►

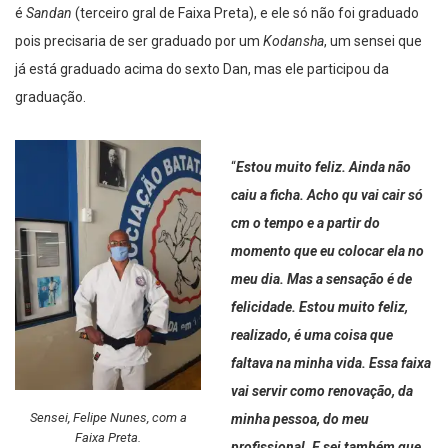
é
Sandan
(terceiro gral de Faixa Preta), e ele só não foi graduado
pois precisaria de ser graduado por um
Kodansha
, um sensei que
já está graduado acima do sexto Dan, mas ele participou da
graduação.
“
Estou muito feliz. Ainda não
caiu a ficha. Acho qu vai cair só
cm o tempo e a partir do
momento que eu colocar ela no
meu dia. Mas a sensação é de
felicidade. Estou muito feliz,
realizado, é uma coisa que
faltava na minha vida. Essa faixa
vai servir como renovação, da
Sensei, Felipe Nunes, com a
minha pessoa, do meu
Faixa Preta.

◄

[Goal of the exercise]: All of the material above goes into the copy exactly as is; the pictures do not.

[Reply]:
é
Sandan
(terceiro gral de Faixa Preta), e ele só não foi graduado
pois precisaria de ser graduado por um
Kodansha
, um sensei que
já está graduado acima do sexto Dan, mas ele participou da
graduação.
“
Estou muito feliz. Ainda não
caiu a ficha. Acho qu vai cair só
cm o tempo e a partir do
momento que eu colocar ela no
meu dia. Mas a sensação é de
felicidade. Estou muito feliz,
realizado, é uma coisa que
faltava na minha vida. Essa faixa
vai servir como renovação, da
Sensei, Felipe Nunes, com a
minha pessoa, do meu
Faixa Preta.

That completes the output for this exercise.